#### [Tarea solicitada]
Según el fragmento proporcionado, ¿a cuántas horas se redujo la duración de las bombillas cuando se aplicó por primera vez la obsolescencia programada?
____ Fragmento proporcionado
Nadie entiende lo que ocurre y los políticos que están a cargo del asunto se refugian en clichés: “No hay alternativa”, “Si fracasa el euro, fracasa Europa”. La realidad es que han perdido el control, porque lo que se despliega son simplemente las estrategias de una guerra no declarada entre los estados y las entidades globalizadas del mercado financiero, que actúan simbióticamente con el gobierno de Estados Unidos. La última crisis no fue en este sentido una situación excepcional, sino una batalla más del conflicto. Los políticos aceptan que en este enfrentamiento el mercado encarna la “sabiduría” y los estados han de plegarse a él.
Con el acceso a un océano de información (big data), es posible una manipulación perfecta de los consumidores del mercado “libre”, y la coacción puede vestirse de “libertad”. Nos dirán que descubren y satisfacen nuestras preferencias, cuando la realidad es que las crean. Nos dirán que cualquiera puede llegar a dónde sus capacidades le permitan, y que el que “falle” ha de buscar la culpa en sí mismo. Esta es la ideología que se ha impuesto a nivel global.
La nueva visión del mundo tiene algo de mágica. El dinero se produce de la nada en los laboratorios alquímicos del mercado. La transmutación es obra de auténticos magos, admirados por todos, pero los que fracasan en el intento han perdido la opción de denunciar una responsabilidad fuera de sí mismos. La neurosis se pandemiza, regresa el pecado, y la revolución deviene imposible.
Se recuerda cómo se aplicó por primera en 1924 la obsolescencia programada. El cártel de las grandes empresas del sector decidió que las bombillas pasaran de durar 300 horas a 200 horas. No obstante, después resultó más sencillo hacer que la gente interiorizara esta obsolescencia, gracias sobre todo a la publicidad. Hoy día la obsolescencia se impone a los trabajadores, que han dejado de ser seres humanos y son considerados exclusivamente en función de su “productividad”. El hombre sólo existe como un producto sometido a la dinámica del mercado.
________
____ Entradas del conjunto
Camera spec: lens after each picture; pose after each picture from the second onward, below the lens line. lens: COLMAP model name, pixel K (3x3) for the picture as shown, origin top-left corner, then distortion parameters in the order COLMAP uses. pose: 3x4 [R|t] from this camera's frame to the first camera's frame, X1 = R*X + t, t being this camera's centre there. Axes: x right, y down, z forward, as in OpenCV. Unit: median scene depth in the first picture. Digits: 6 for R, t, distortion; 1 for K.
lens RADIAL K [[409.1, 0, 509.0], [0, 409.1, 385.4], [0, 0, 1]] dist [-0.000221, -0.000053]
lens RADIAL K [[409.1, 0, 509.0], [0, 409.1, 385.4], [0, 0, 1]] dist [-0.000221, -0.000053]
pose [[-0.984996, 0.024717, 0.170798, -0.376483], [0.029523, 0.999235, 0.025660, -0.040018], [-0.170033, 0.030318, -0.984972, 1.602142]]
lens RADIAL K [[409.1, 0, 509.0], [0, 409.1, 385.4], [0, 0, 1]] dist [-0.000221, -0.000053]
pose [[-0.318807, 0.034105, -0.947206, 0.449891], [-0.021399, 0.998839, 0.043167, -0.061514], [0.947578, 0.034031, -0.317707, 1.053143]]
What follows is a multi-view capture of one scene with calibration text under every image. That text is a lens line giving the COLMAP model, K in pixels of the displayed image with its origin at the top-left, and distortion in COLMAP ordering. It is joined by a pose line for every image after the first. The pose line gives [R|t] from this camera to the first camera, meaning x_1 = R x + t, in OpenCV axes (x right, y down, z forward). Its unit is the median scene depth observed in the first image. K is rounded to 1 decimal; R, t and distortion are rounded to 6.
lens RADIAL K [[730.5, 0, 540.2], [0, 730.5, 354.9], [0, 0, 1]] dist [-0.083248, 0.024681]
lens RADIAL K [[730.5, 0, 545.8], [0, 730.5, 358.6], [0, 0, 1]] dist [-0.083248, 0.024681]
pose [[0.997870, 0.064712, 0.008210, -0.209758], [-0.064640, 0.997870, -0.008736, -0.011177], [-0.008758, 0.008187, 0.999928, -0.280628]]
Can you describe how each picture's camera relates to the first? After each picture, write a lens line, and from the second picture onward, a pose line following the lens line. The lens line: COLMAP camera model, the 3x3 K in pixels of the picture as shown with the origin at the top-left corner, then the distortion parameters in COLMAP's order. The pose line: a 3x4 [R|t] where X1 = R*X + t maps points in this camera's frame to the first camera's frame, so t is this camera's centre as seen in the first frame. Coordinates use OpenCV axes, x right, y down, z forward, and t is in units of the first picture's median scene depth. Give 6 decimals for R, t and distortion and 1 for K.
________
#### [Respuesta esperada]
A 200 horas, frente a las 300 que duraban antes.